BIG SKY - Along Summit View Drive, a windy road that cuts through a young conifer forest behind a red steel gate in Big Sky, is a 9,300-square-foot home with five bedrooms and nearly twice as many baths.

The six tall windows that wrap around the living room and wood stove provide an unobstructed view of Lone Peak. Downstairs, the WhisperKool 4200 awaits programming to set the climate in the glass-walled wine cellar.

The mansion can be had for $2.4 million. And that's a fetching price compared to the $4 million price tag attached to it just a year ago.

And while the home's hidden passageways and boulder-lined hot tub make it a particular sort of palace, the deep price cut is common these days in Big Sky.

All along the paved switchbacks in the Madison Mountains, prices for homes and condos have been cut by 30 percent to 40 percent over the last year, said Martha Johnson, president of Rivers to Peaks Real Estate, who has been selling property in Big Sky for well over a decade.

It's an uncoordinated fire sale fueled by foreclosures and cash-strapped homeowners looking to unload property, Johnson said over a latte at a coffee shop last week.

All of which is causing property in the land of "The Biggest Skiing in America" to move again.

"The forces driving down the prices are repercussions from a year ago, the economy tanking," Johnson said. "Layer on top of that job losses. Layer on top of that the prices of '05-'06, when the real estate market caught on fire. Some of the folks who bought in that extreme high of the market are having to let go of their property."

In a more modest subdivision down the mountain from the turnoff to Summit View, is a wood-sided house that has never been lived in and sat on the market for a year and a half priced at $1.17 million.

It finally sold after the asking price was slashed by almost $300,000.

Farther down the hill, one condo that had been listed for $250,000 was sold at auction for about $70,000.

"If you want to sell it, it has to be priced to sell," Caroline Laney Kalpinski, who also works at Rivers to Peaks, said while showing off a condo in the Big Sky town center.

It's a scenario that, at Johnson's company, has been playing out over and over this year and is having pronounced effects, she said.

Year to date, sales are up 15 fold. But the "price per transaction" is down 35 percent.

And, in Johnson's opinion, it is going to have to play out many more times over to get the Big Sky real estate market back to normal.

"For the market to recover, we have to sell the foreclosures," she said. "For the Big Sky market to recover, we have to get that off the shelf."

Foreclosures are having the biggest effect, she said.

Homeowners who perhaps lost a good-paying job or took a hit in the stock market then decide mortgages and homeowners-association fees - which can easily total $25,000 a year -- aren't worth it and give up the house.

Banks, in turn, inundated with property, become more eager to sell property quickly.

Ron Farmer, president of First Security Bank in Bozeman, said normally, banks act just like any other property owner and "sell it for as much as we can."

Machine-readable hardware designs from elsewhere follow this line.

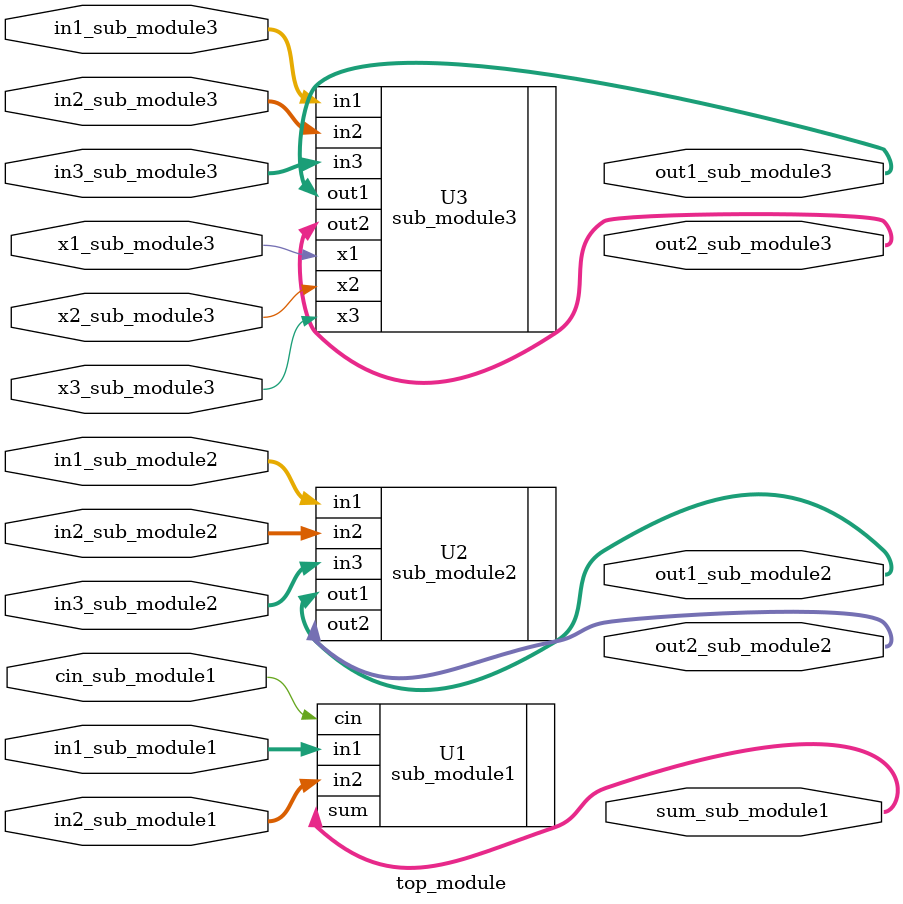
<source format=v>
module top_module (
    input wire  [3:0] in1_sub_module1,
    input wire  [3:0] in2_sub_module1,
    input wire        cin_sub_module1,
    output wire [4:0] sum_sub_module1,
    input wire  [3:0] in1_sub_module2,
    input wire  [3:0] in2_sub_module2,
    input wire  [3:0] in3_sub_module2,
    output wire [3:0] out1_sub_module2,
    output wire [3:0] out2_sub_module2,
    input wire  [3:0] in1_sub_module3,
    input wire  [3:0] in2_sub_module3,
    input wire  [3:0] in3_sub_module3,
    input wire        x1_sub_module3,
    input wire        x2_sub_module3,
    input wire        x3_sub_module3,
    output wire [3:0] out1_sub_module3,
    output wire [3:0] out2_sub_module3
);
    sub_module1 U1 (
        .in1(in1_sub_module1),
        .in2(in2_sub_module1),
        .cin(cin_sub_module1),
        .sum(sum_sub_module1)
    );

    sub_module2 U2 (
        .in1(in1_sub_module2),
        .in2(in2_sub_module2),
        .in3(in3_sub_module2),
        .out1(out1_sub_module2),
        .out2(out2_sub_module2)
    );

    sub_module3 U3 (
        .in1(in1_sub_module3),
        .in2(in2_sub_module3),
        .in3(in3_sub_module3),
        .x1(x1_sub_module3),
        .x2(x2_sub_module3),
        .x3(x3_sub_module3),
        .out1(out1_sub_module3),
        .out2(out2_sub_module3)
    );

endmodule

</source>
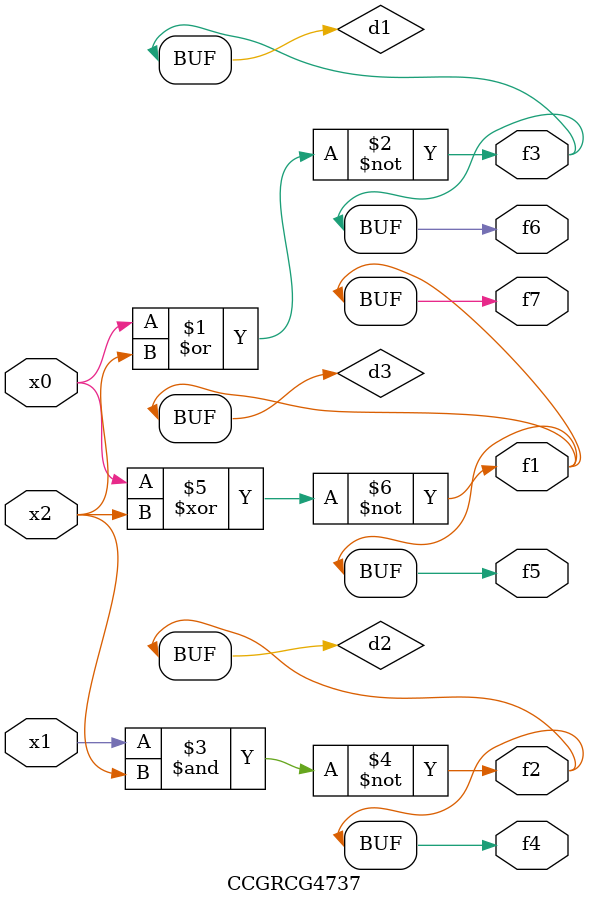
<source format=v>
module CCGRCG4737(
	input x0, x1, x2,
	output f1, f2, f3, f4, f5, f6, f7
);

	wire d1, d2, d3;

	nor (d1, x0, x2);
	nand (d2, x1, x2);
	xnor (d3, x0, x2);
	assign f1 = d3;
	assign f2 = d2;
	assign f3 = d1;
	assign f4 = d2;
	assign f5 = d3;
	assign f6 = d1;
	assign f7 = d3;
endmodule

</source>
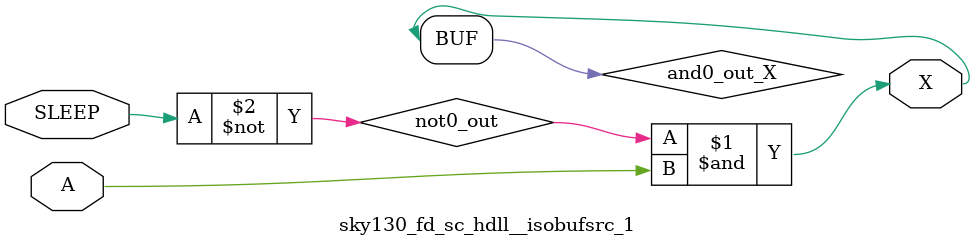
<source format=v>
module sky130_fd_sc_hdll__isobufsrc_1 (
    X    ,
    SLEEP,
    A
);
    output X    ;
    input  SLEEP;
    input  A    ;
    wire not0_out  ;
    wire and0_out_X;
    not not0 (not0_out  , SLEEP          );
    and and0 (and0_out_X, not0_out, A    );
    buf buf0 (X         , and0_out_X     );
endmodule
</source>
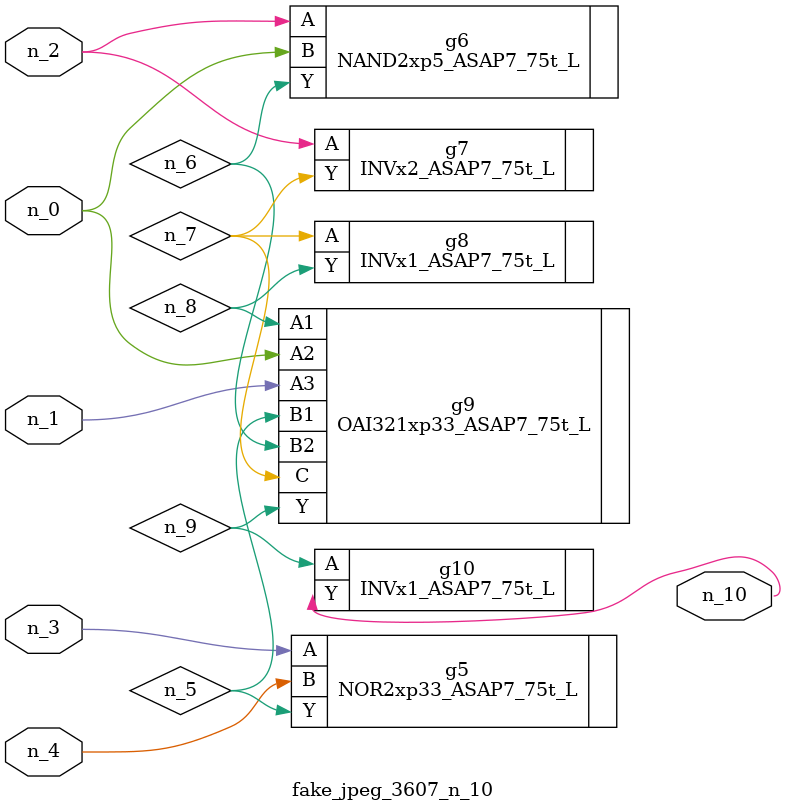
<source format=v>
module fake_jpeg_3607_n_10 (n_3, n_2, n_1, n_0, n_4, n_10);

input n_3;
input n_2;
input n_1;
input n_0;
input n_4;

output n_10;

wire n_8;
wire n_9;
wire n_6;
wire n_5;
wire n_7;

NOR2xp33_ASAP7_75t_L g5 ( 
.A(n_3),
.B(n_4),
.Y(n_5)
);

NAND2xp5_ASAP7_75t_L g6 ( 
.A(n_2),
.B(n_0),
.Y(n_6)
);

INVx2_ASAP7_75t_L g7 ( 
.A(n_2),
.Y(n_7)
);

INVx1_ASAP7_75t_L g8 ( 
.A(n_7),
.Y(n_8)
);

OAI321xp33_ASAP7_75t_L g9 ( 
.A1(n_8),
.A2(n_0),
.A3(n_1),
.B1(n_5),
.B2(n_6),
.C(n_7),
.Y(n_9)
);

INVx1_ASAP7_75t_L g10 ( 
.A(n_9),
.Y(n_10)
);


endmodule
</source>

But some banks - his and other local banks not among them - wind up in a bind and accept to sell property for a loss in order to get cash.

"It does happen," Farmer said, "particularly in this economic environment. If the bank is in a difficult situation wherein they need liquidity, they may be required to dump property, but it's not their first choice."

Johnson, who first moved to Big Sky to work on a dude ranch 22 years ago, is upbeat about what the buying frenzy means for the mountain community.

While the prices are enticing, the fact that people are putting money down on properties suggests people are feeling more optimistic about their economic futures, she said.

"There's confidence in the buyers. They feel confident in the world around them," she said.

And, she said, the buyers she has dealt with are not the speculators of years gone, but families who can "finally afford Big Sky."

"It's more lifestyle buyers coming in. People who are going to put down roots and contribute to the community. In the long run, that will be good for Big Sky," she said.